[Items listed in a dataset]

□ □ □ □ □

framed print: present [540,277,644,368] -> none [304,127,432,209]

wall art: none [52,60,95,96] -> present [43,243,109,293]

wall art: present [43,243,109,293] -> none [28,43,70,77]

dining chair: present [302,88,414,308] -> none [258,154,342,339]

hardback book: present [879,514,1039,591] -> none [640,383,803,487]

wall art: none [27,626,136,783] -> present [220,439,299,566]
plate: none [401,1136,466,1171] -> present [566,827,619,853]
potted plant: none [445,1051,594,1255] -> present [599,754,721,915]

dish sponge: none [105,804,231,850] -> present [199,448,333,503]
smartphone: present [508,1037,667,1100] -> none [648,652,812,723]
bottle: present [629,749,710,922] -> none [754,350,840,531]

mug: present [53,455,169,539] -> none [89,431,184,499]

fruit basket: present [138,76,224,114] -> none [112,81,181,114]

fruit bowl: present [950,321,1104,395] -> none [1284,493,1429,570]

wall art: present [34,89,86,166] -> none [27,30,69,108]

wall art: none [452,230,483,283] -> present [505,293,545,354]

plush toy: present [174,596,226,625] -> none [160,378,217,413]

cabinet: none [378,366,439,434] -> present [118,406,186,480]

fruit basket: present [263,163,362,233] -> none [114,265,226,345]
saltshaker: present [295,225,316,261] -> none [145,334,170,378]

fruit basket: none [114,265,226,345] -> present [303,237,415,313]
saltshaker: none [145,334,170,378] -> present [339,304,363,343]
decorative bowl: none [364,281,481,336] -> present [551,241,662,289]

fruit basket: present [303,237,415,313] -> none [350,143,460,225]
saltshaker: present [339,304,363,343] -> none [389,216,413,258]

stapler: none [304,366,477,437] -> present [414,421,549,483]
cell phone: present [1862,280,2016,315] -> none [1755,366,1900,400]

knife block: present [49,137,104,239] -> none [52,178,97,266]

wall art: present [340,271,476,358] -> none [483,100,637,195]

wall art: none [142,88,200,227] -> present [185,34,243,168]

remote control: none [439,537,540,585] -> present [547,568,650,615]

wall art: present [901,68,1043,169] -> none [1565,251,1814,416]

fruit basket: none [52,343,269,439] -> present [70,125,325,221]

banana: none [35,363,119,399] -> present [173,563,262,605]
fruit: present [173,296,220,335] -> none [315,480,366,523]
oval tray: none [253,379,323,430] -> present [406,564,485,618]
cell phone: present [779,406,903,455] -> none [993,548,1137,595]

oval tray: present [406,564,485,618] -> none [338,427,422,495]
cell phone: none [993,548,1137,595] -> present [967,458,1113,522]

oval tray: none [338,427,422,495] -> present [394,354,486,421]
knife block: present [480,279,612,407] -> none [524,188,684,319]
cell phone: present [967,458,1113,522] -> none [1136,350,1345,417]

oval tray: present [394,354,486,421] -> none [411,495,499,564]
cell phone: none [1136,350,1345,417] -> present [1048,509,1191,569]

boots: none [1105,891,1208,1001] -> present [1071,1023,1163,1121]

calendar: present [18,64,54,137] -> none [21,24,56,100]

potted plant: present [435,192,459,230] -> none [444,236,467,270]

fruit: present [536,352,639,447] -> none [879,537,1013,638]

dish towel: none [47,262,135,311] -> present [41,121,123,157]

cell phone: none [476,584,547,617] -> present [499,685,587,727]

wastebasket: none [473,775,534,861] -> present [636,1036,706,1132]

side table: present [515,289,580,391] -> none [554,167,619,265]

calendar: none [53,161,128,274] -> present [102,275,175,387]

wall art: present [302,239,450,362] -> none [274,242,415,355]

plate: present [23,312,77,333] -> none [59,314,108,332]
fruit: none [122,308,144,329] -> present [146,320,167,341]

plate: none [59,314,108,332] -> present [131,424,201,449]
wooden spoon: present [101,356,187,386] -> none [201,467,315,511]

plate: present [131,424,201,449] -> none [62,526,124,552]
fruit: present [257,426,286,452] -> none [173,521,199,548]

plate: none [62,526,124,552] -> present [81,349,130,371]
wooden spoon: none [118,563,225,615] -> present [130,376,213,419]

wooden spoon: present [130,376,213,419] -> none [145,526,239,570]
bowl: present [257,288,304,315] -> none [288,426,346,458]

□ □ □ □ □

## WHAT TO DO
From the records, work out how many lines include "oval" and respond with the number only.

## TASK RESPONSE
4